Enhancive effects of Lewis y antigen on CD44-mediated adhesion and spreading of human ovarian cancer cell line RMG-I

Abstract

Background: This study aimed to investigate the molecular structural relationship between cell adhesive molecule CD44 and Lewis y antigen, and determine the effects of Lewis y antigen on CD44-mediated adhesion and spreading of ovarian cancer cell line RMG-I and the Lewis y antigen-overexpressed cell line RMG-I-H.

Methods: The expression of CD44 in RMG-I and RMG-I-H cells before and after treatment of Lewis y monoclonal antibody was detected by immunocytochemistry; the expression of Lewis y antigen and CD44 was detected by Western Blot. The structural relationship between Lewis y antigen and CD44 was determined by immunoprecipitation and confocal laser scanning microscopy. The adhesion and spreading of RMG-I and RMG-I-H cells on hyaluronic acid (HA) were observed. The expression of CD44 mRNA in RMG-I and RMG-I-H cells was detected by real-time RT-PCR.

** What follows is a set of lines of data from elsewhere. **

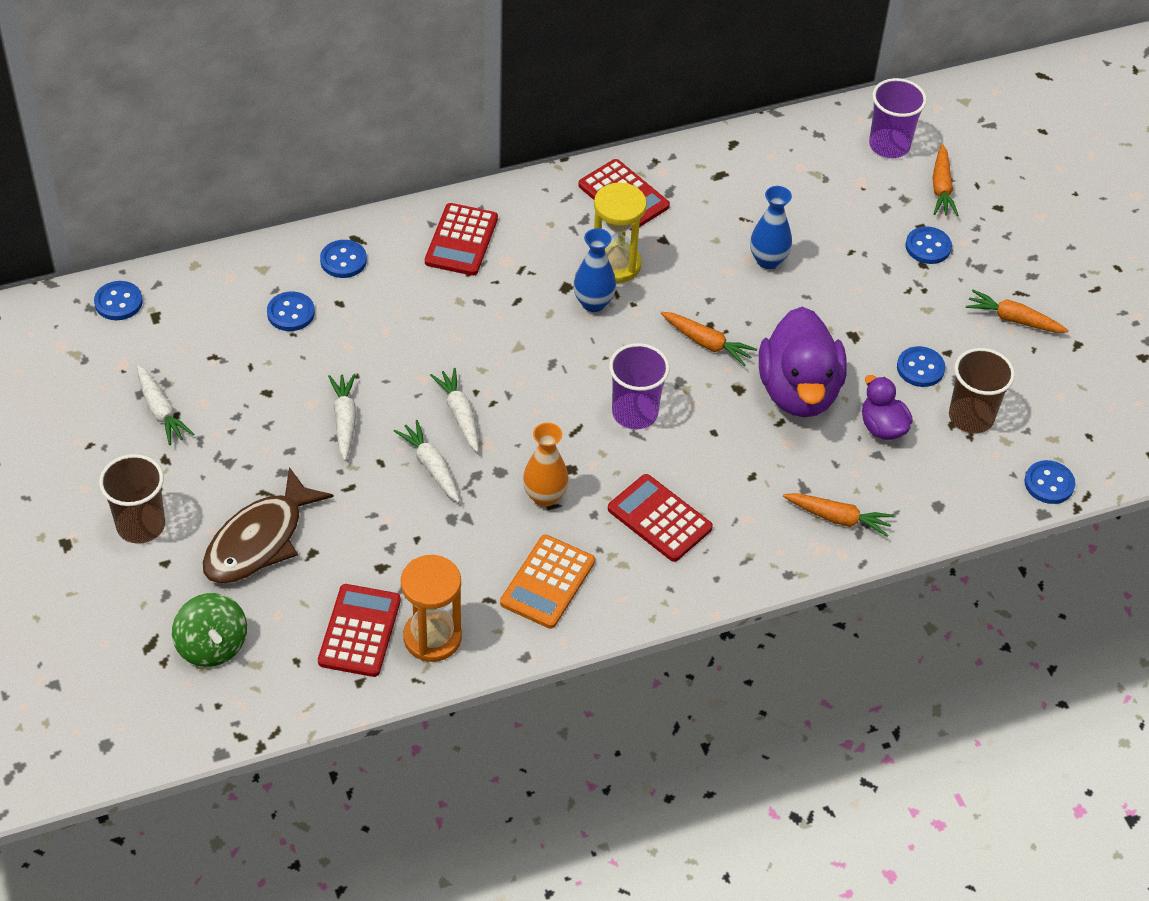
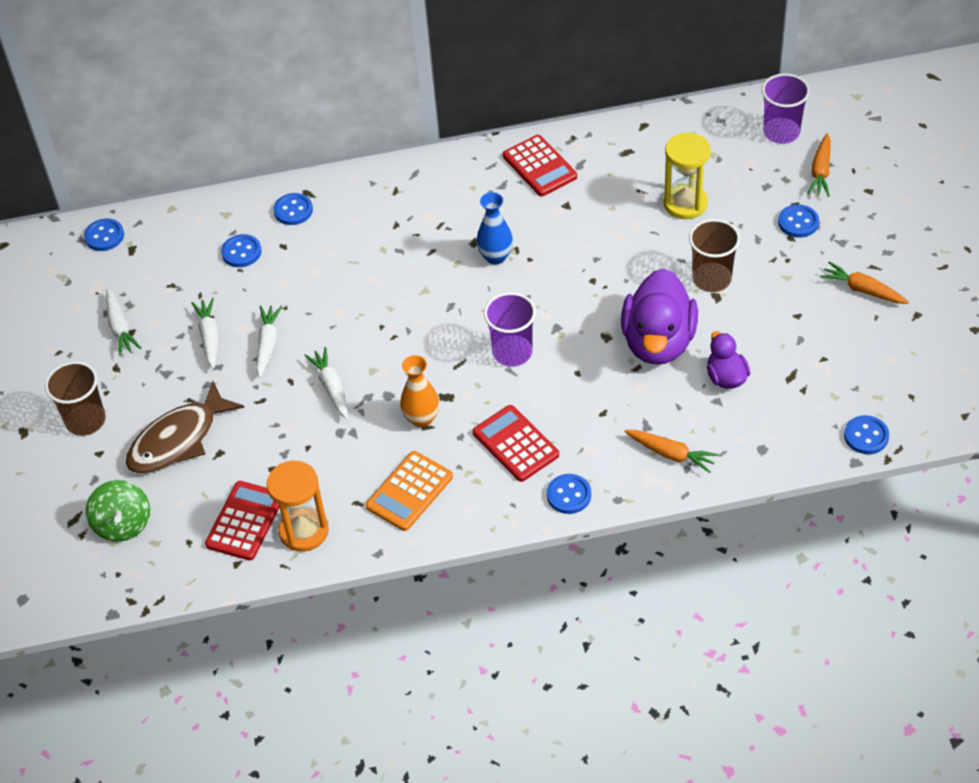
camera: 15 degrees right, 0 degrees up
red calculator [425,203,498,276] -> none
white carrot [430,368,479,453] -> white carrot moved to [191,298,219,369]
yellow hourglass [594,183,647,283] -> yellow hourglass moved to [664,133,711,219]
orange carrot [661,312,757,366] -> none
blue vase [750,186,792,269] -> none
blue button [897,346,945,387] -> blue button moved to [547,474,591,514]
brown cup [949,348,1015,434] -> brown cup moved to [689,219,740,292]

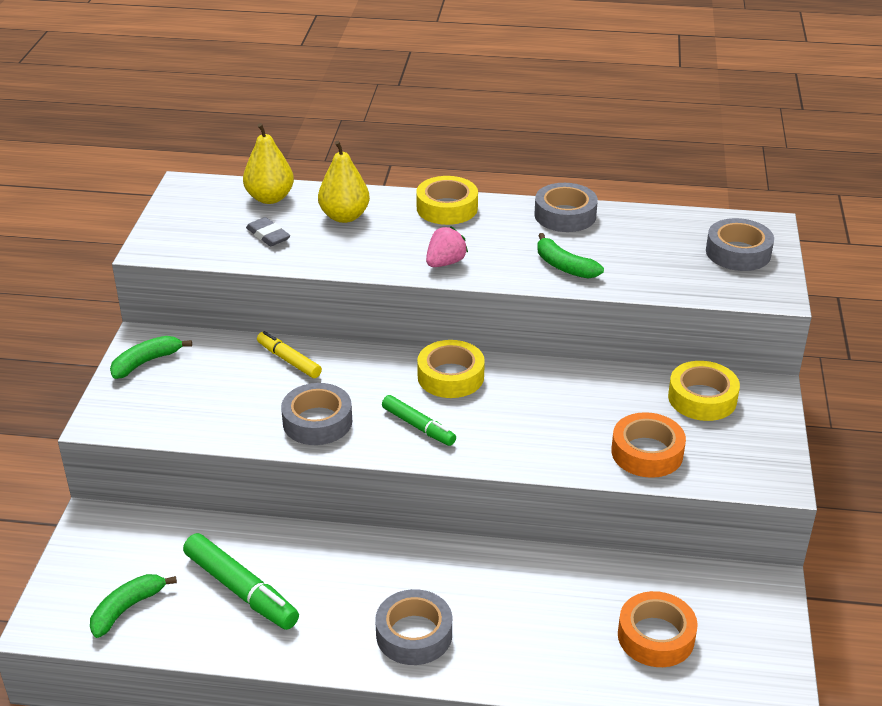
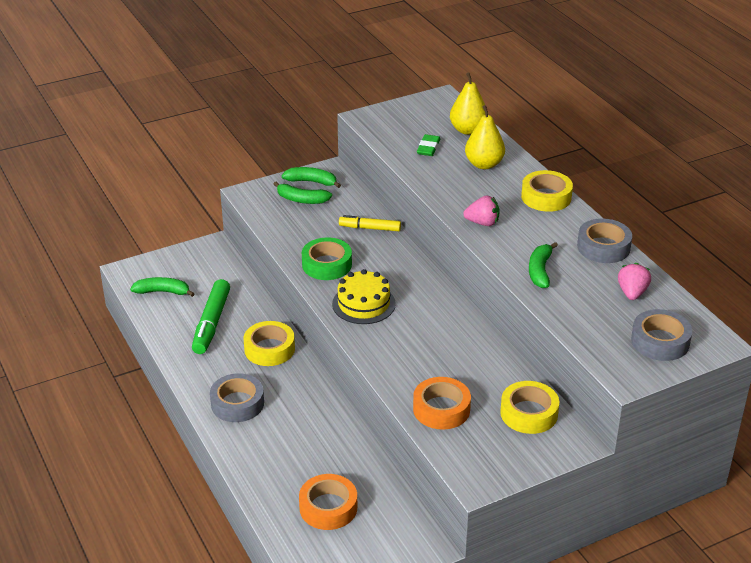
camera: 55 degrees right, 0 degrees up
grey eraser [246,217,290,246] -> green eraser [417,134,440,156]
yellow marker [257,331,322,378] -> yellow marker turned 90 degrees counterclockwise [339,215,401,231]
grey tape [281,383,352,445] -> green tape [302,237,352,280]
green marker [382,395,456,446] -> yellow cake [332,269,396,324]
yellow tape [417,340,485,398] -> yellow tape moved to [243,321,295,366]
none -> green banana [274,182,332,204]
none -> pink strawberry [618,263,651,300]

Results: Immunocytochemistry revealed that the expression of CD44 was significantly higher in RMG-I-H cells than in RMG-I cells (P < 0.01), and its expression in both cell lines was significantly decreased after treatment of Lewis y monoclonal antibody (both P < 0.01). Western Blot confirmed that the content of CD44 in RMG-I-H cells was 1.46 times of that in RMG-I cells. The co-location of Lewis y antigen and CD44 was confirmed by co-immunoprecipitation. The co-expression of CD44 and Lewis y antigen in RMG-I-H cells was 2.24 times of that in RMG-I cells. The adhesion and spreading of RMG-I-H cells on HA were significantly enhanced as compared to those of RMG-I cells (P < 0.01), and this enhancement was inhibited by Lewis y monoclonal antibody (P < 0.01). The mRNA level of CD44 in both cell lines was similar (P > 0.05).

Conclusion: Lewis y antigen strengthens CD44-mediated adhesion and spreading of ovarian cancer cells.

Figure 1

The expression of CD44 in RMG-I and RMG-I-H cells detected by immunocytochemistry (×400). Panels 1 and 5 are negative controls; panels 2 and 6 are Lewis y antibody-untreated cells; panels 3 and 7 are Lewis y antibody-treated cells; panels 4 and 8 are cells treated by irrelevant isotype-matched control. The expression of CD44 was detected by SABC methods in RMG-I and RMG-I-H cells, and brown color degree by DAB staining indicated the expression level of CD44. It can be seen from the figure that the expression of CD44 in the RMG-I-H cells was stronger than that in RMG-I cells, which was decreased after Lewis y antibody blocking.

Figure 2

Co-location of CD44 and Lewis y antigen on RMG-I-H cells observed under confocal laser scanning microscope. Red fluoscence on the upper left panel indicates CD44 expression; green fluoscence on the upper right panel indicates Lewis y antigen expression; blue fluoscence on the upper right panel indicates cell nuclear location; the lower right panel is a merged image of the other three panels. Lewis y antigen CD44 mainly expressed in the cell membrane observed under the confocal laser scanning microscope, and it were seen as yellow fluorescence after the two overlap, suggesting that Lewis y antigen and CD44 co-localizated in the cell membrane.

Figure 3

The expression of CD44 and Lewis y antigen in RMG-I and RMG-I-H cells. Panel A shows the expression of Lewis y antigen in RMG-I-H cells was higher than that in RMG-I; panel B shows the expression of CD44 in RMG-I-H cells was higher than that in RMG-I; panel C shows that Lewis y antigen, which in RMG-I-H cells was higher than that in RMG-I, was expressed both in RMG-I and RMG-I-H cells after CD44 immunoprecipitation; panel D Quantitative data were expressed as the intensity ratio target genes to beta-actin. (P < 0.01)

Figure 4

The mRNA expression of CD44 and α1, 2-FT in RMG-I and RMG-I-H cells were tested by quantitative Real-Time RT-PCR. The mRNA level of α1, 2-FT was significantly increased, but the mRNA level of CD44 was almost the same in RMG-1-hFUT cells and RMG-1 cells. (**P < 0.01, * P > 0.05).